───── SELECTED TEXT
The core anomaly detection logic resides in the main application file. It orchestrates embedding, searching, and deciding if an event is a new anomaly.

index.js (snippet)

// ... imports for express, cors, etc.
import { embeddingService } from './services/embeddingService.js';
import { milvusService } from './services/milvusClient.js';
import { sseService } from './services/sseService.js';
import { metrics } from './monitoring/metrics.js';
import pino from 'pino';

const app = express();
app.use(cors());
app.use(express.json());
const logger = pino({ level: 'info' });

const ANOMALY_DISTANCE_THRESHOLD = 0.7; // This threshold is empirical and needs tuning.

app.post('/ingest', async (req, res) => {
    const { event_message } = req.body;
    if (!event_message || typeof event_message !== 'string') {
        return res.status(400).json({ error: 'Invalid event message' });
    }

    const start = process.hrtime();
    try {
        const vector = await embeddingService.createEmbedding(event_message);
        
        const searchResults = await milvusService.searchSimilarVectors(vector, 1);
        const [nearestNeighbor] = searchResults;

        let isAnomaly = true;
        let clusterId = null;

        if (nearestNeighbor && nearestNeighbor.score < ANOMALY_DISTANCE_THRESHOLD) {
            // Event is similar to an existing one, not a new anomaly type.
            isAnomaly = false;
        }

        // Always insert the event for future comparisons.
        await milvusService.insertEvent({
            timestamp: Date.now(),
            raw_event: event_message,
            event_vector: vector,
        });

        if (isAnomaly) {
            logger.info({ event: event_message, distance: nearestNeighbor?.score }, "New anomaly detected.");
            metrics.anomaliesTotal.inc();
            // Broadcast to all connected SSE clients.
──────────
EXERCISE REQUIREMENTS:
A. Summarize the anomaly detection excerpt in two sentences.
B. Carry the anomaly detection excerpt forward from its final line.
───── RECORDED INFORMATION
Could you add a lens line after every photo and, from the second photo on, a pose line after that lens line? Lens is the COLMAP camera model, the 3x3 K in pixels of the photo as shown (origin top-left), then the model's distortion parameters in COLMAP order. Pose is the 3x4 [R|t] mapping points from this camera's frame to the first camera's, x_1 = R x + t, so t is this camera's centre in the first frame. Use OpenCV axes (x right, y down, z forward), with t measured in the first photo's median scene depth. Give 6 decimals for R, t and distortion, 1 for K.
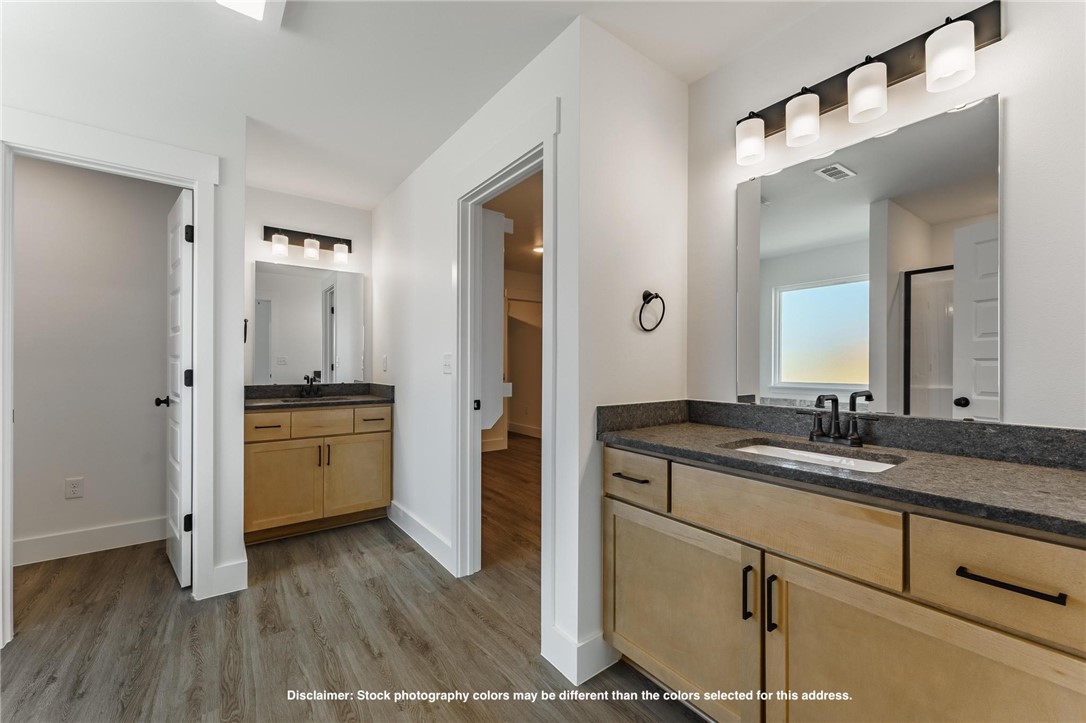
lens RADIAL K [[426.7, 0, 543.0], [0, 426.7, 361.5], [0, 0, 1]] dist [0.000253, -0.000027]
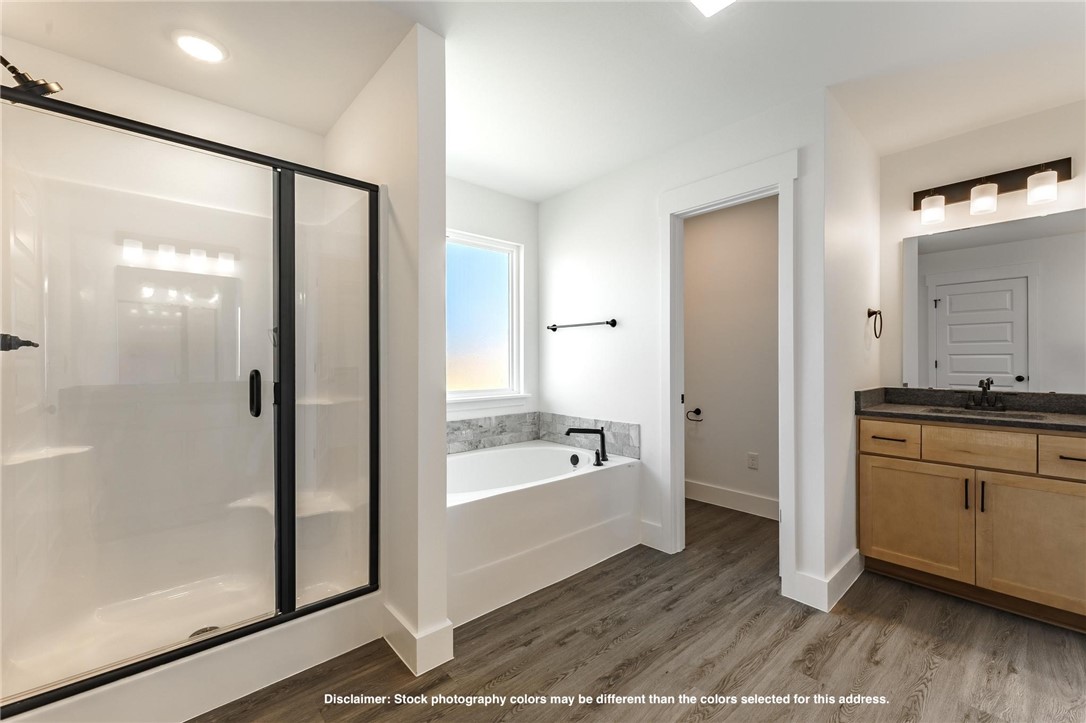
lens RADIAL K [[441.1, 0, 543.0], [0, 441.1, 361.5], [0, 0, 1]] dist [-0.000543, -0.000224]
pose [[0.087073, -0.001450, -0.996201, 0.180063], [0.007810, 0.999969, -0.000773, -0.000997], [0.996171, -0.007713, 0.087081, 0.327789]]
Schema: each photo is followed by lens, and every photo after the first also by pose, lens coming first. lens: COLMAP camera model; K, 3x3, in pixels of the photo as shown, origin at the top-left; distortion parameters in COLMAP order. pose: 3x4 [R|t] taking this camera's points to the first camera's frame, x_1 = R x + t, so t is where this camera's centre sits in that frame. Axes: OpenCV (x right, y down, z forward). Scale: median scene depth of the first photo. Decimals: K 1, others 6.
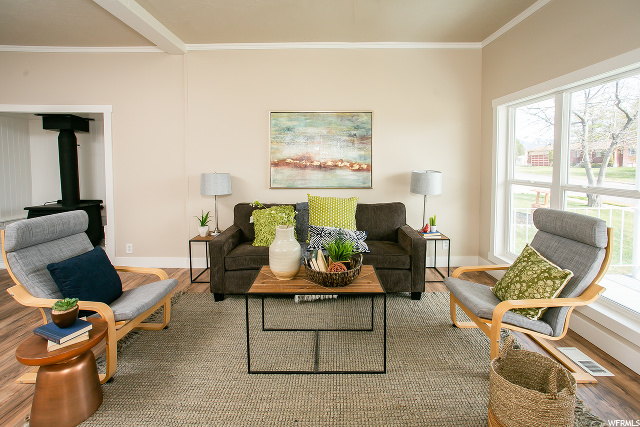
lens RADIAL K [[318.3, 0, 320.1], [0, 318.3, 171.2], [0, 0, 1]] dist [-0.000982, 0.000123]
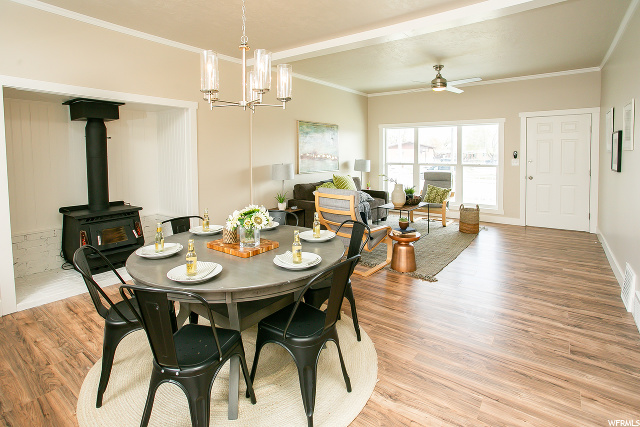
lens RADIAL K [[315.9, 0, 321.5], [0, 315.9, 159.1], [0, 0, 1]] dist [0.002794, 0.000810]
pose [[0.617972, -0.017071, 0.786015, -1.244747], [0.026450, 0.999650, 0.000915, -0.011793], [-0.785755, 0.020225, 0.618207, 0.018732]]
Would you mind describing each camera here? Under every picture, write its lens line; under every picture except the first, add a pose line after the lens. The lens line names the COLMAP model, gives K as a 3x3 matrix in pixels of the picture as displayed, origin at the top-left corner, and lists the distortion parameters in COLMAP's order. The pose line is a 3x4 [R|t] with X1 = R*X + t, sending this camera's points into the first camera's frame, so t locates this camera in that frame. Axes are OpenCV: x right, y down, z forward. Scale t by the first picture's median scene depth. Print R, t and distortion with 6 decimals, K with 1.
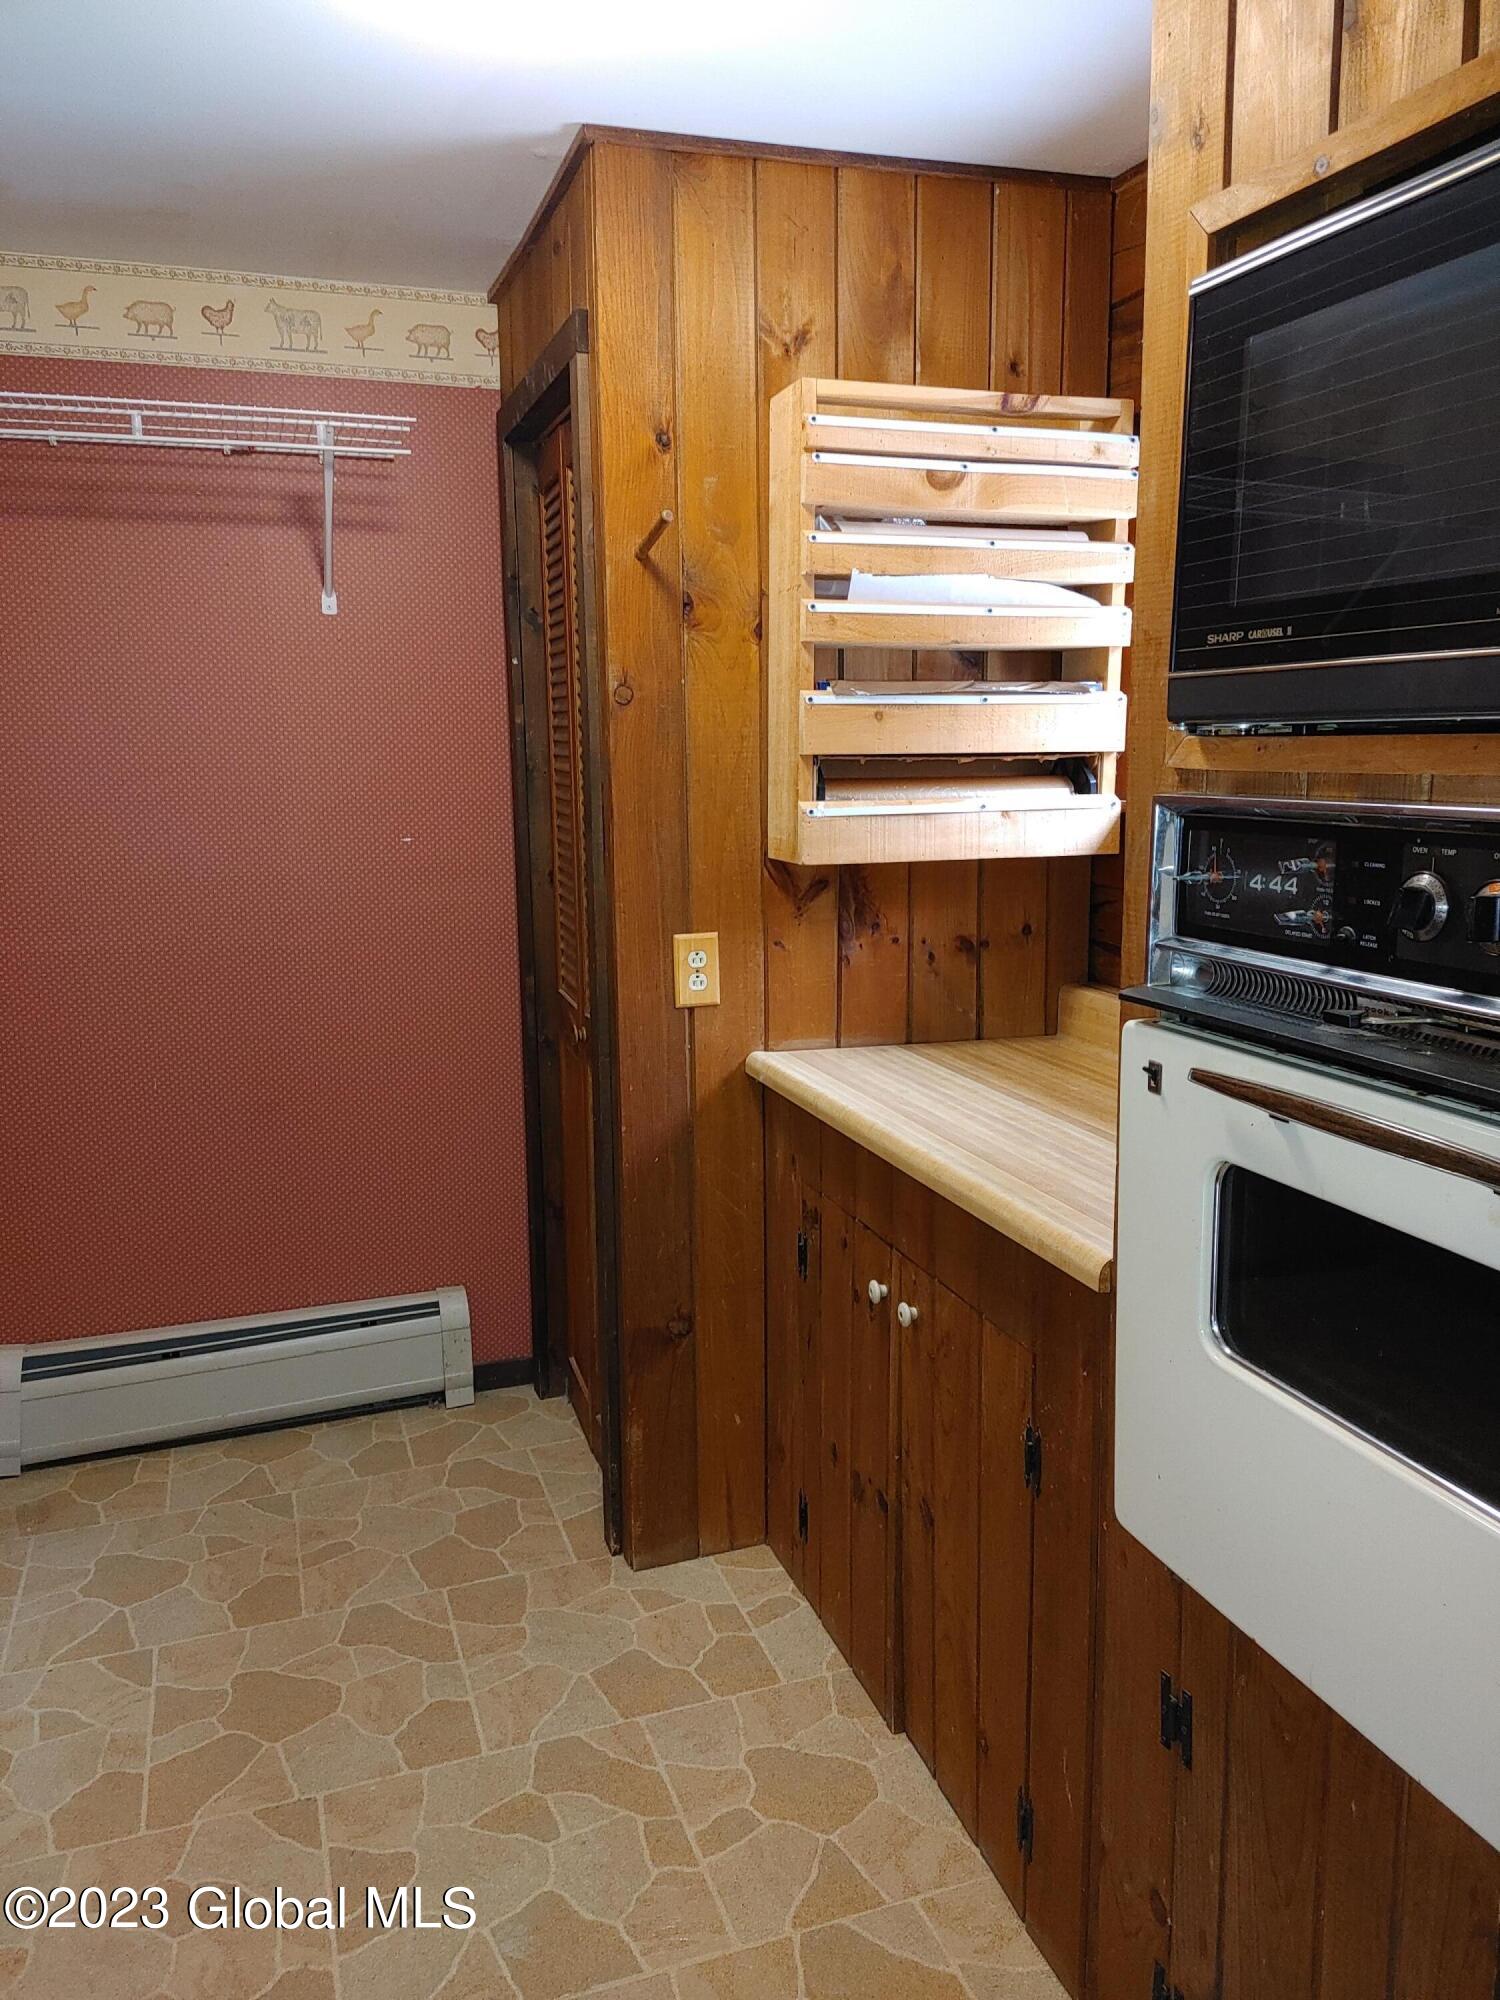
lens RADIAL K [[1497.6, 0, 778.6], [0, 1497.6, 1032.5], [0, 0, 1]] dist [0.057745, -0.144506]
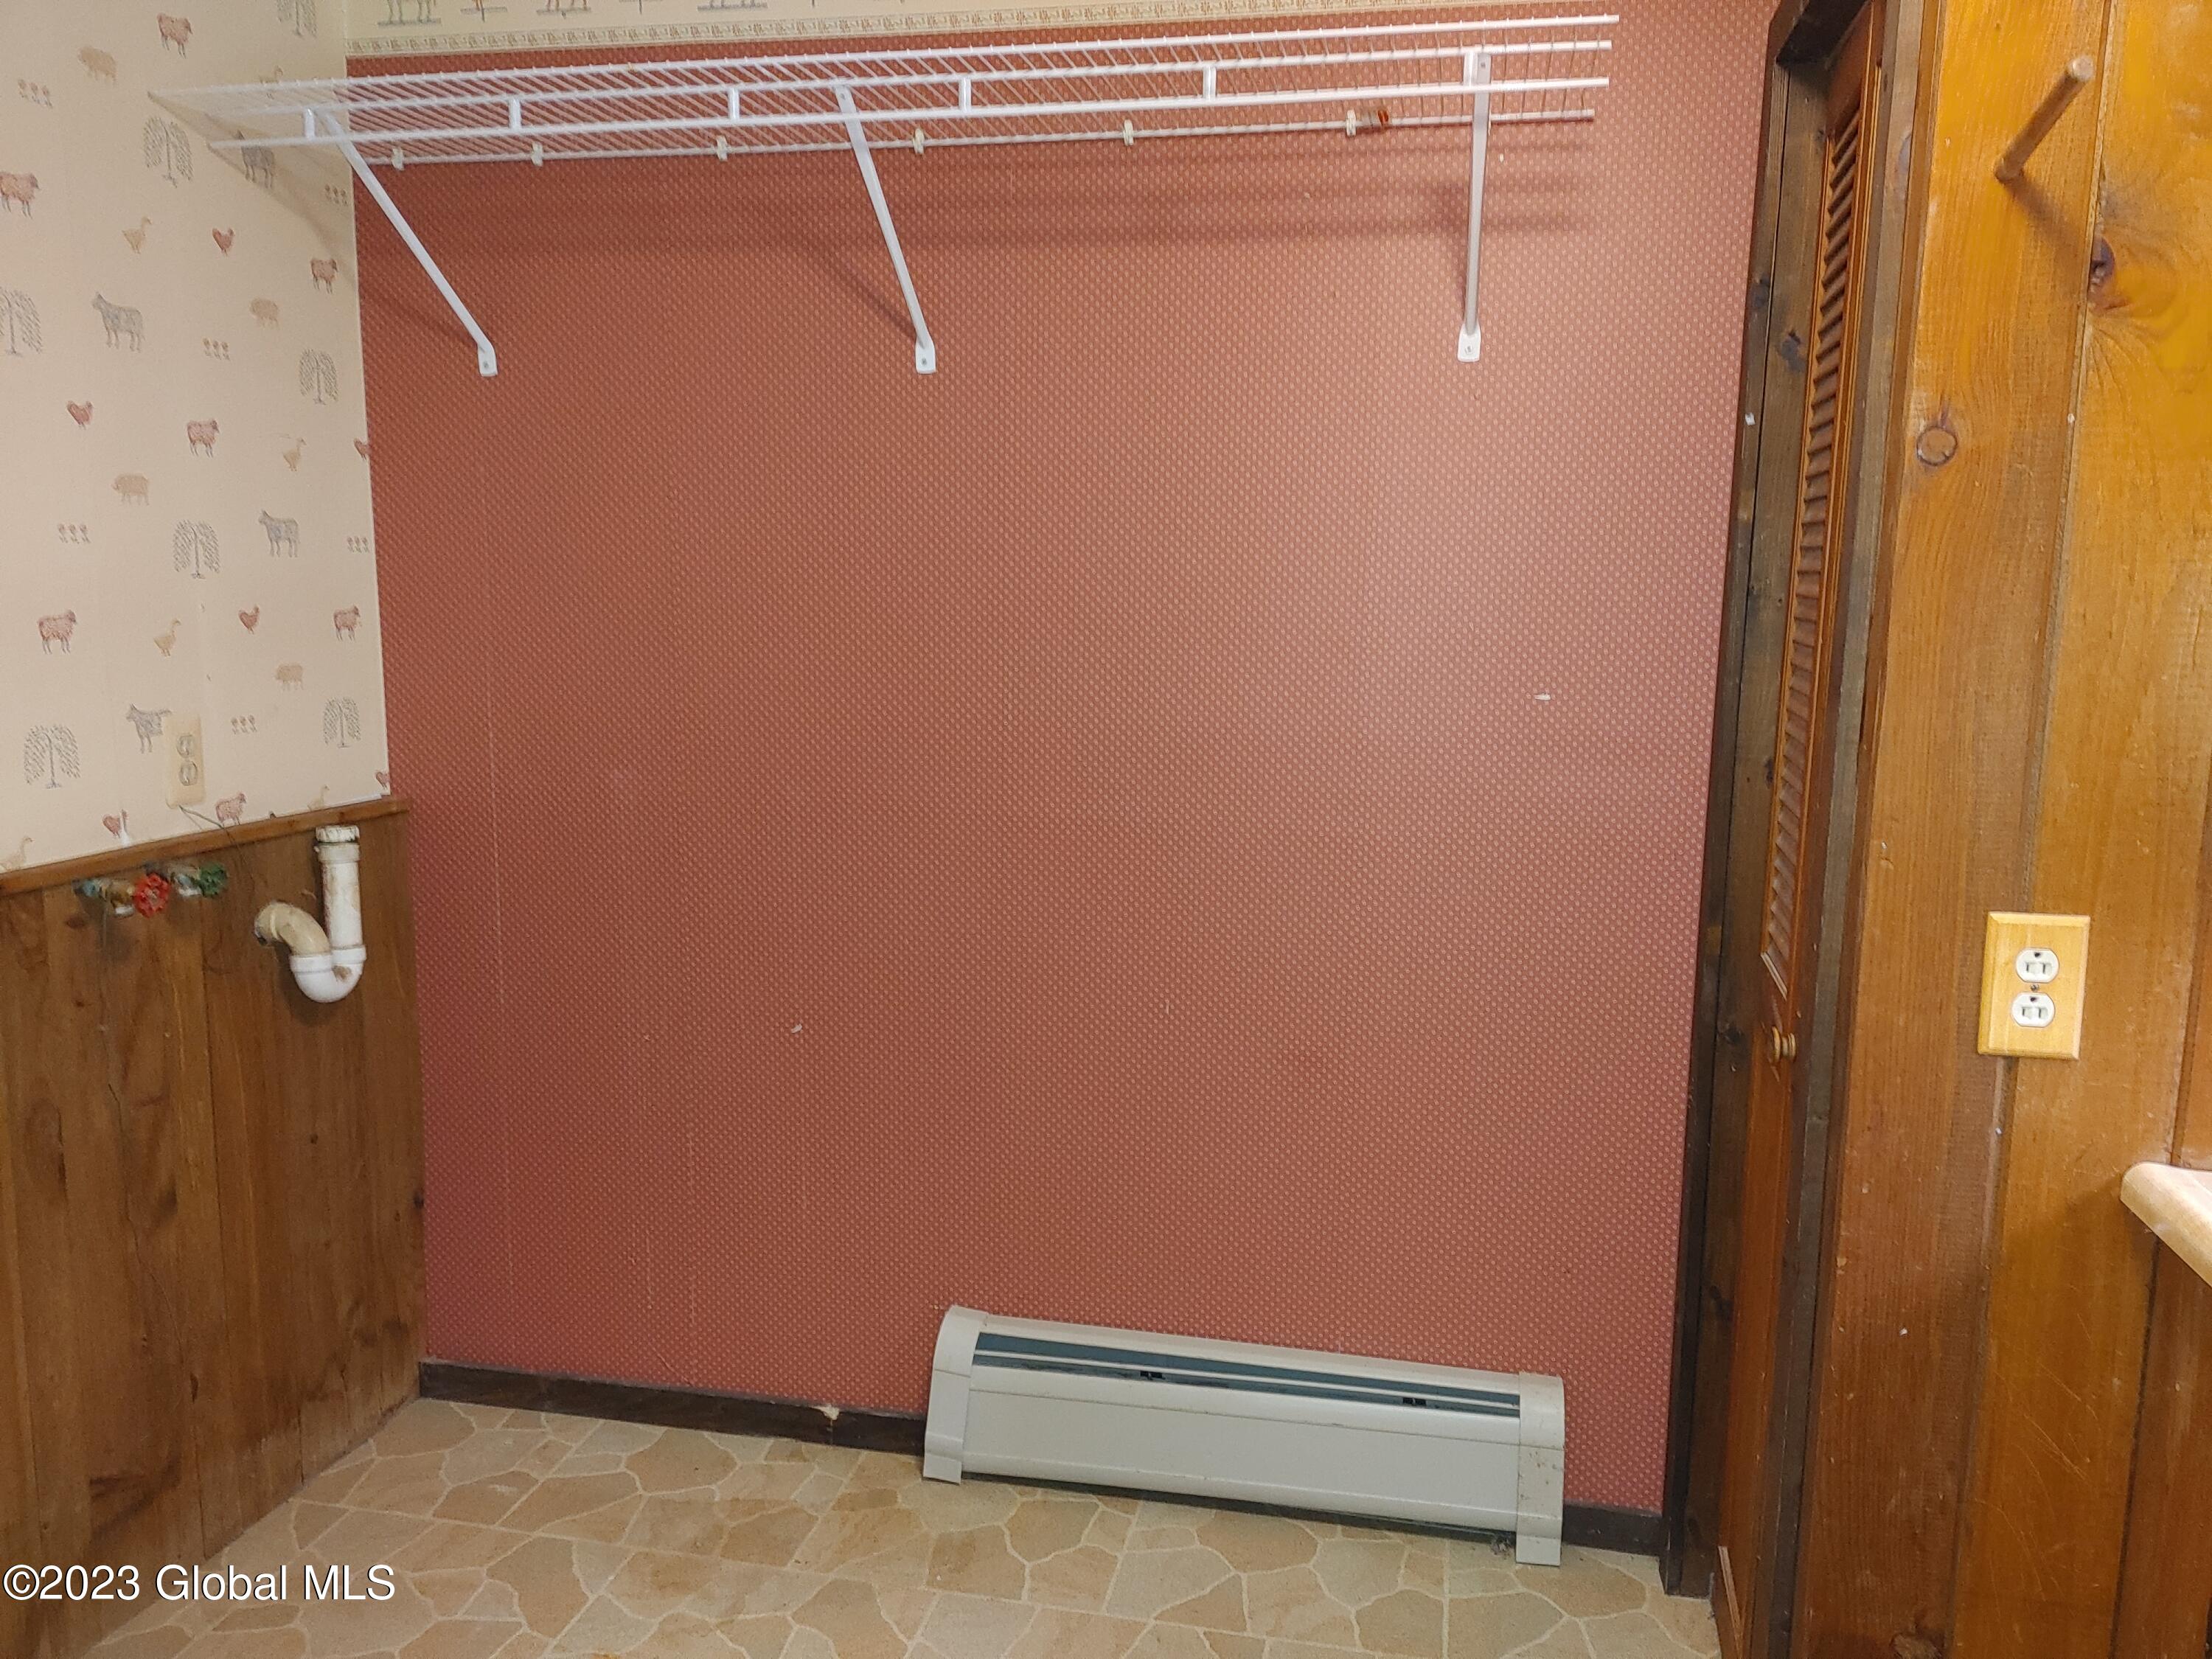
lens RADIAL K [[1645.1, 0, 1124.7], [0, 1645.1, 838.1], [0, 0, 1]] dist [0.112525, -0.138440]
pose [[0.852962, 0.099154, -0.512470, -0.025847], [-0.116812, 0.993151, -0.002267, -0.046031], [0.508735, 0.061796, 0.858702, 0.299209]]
──────────
RESULTS OF THE EXERCISE:
A. The main application file holds the core anomaly detection logic, coordinating embedding, searching, and deciding whether an event is a new anomaly. Its /ingest route rejects a missing or non-string event message, embeds the message, searches for the single nearest stored vector, and classes the event as not a new anomaly when that neighbor's score is below the empirical threshold of 0.7; it always inserts the event for future comparisons and, for an anomaly, logs it and increments the anomaly counter.

B.
            sseService.broadcast({
                type: 'new_anomaly',
                payload: {
                    id: new Date().getTime(), // simple unique id
                    message: event_message,
                    distance: nearestNeighbor ? nearestNeighbor.score : Infinity,
                    timestamp: new Date().toISOString(),
                }
            });
        }
        
        const duration = process.hrtime(start);
        const durationMs = duration[0] * 1000 + duration[1] / 1e6;
        metrics.ingestionLatency.observe(durationMs / 1000); // observe in seconds

        res.status(202).json({ status: 'accepted', is_anomaly: isAnomaly });
    } catch (error) {
        logger.error({ err: error }, "Error during event ingestion.");
        res.status(500).json({ error: 'Internal server error' });
    }
});
// ... more endpoints below

The Server-Sent Events Broadcasting Layer

The SSE implementation is deceptively simple but has critical details. The service must manage a list of active clients, write data in the correct format (data: JSON_STRING\n\n), and gracefully handle client disconnections to prevent memory leaks.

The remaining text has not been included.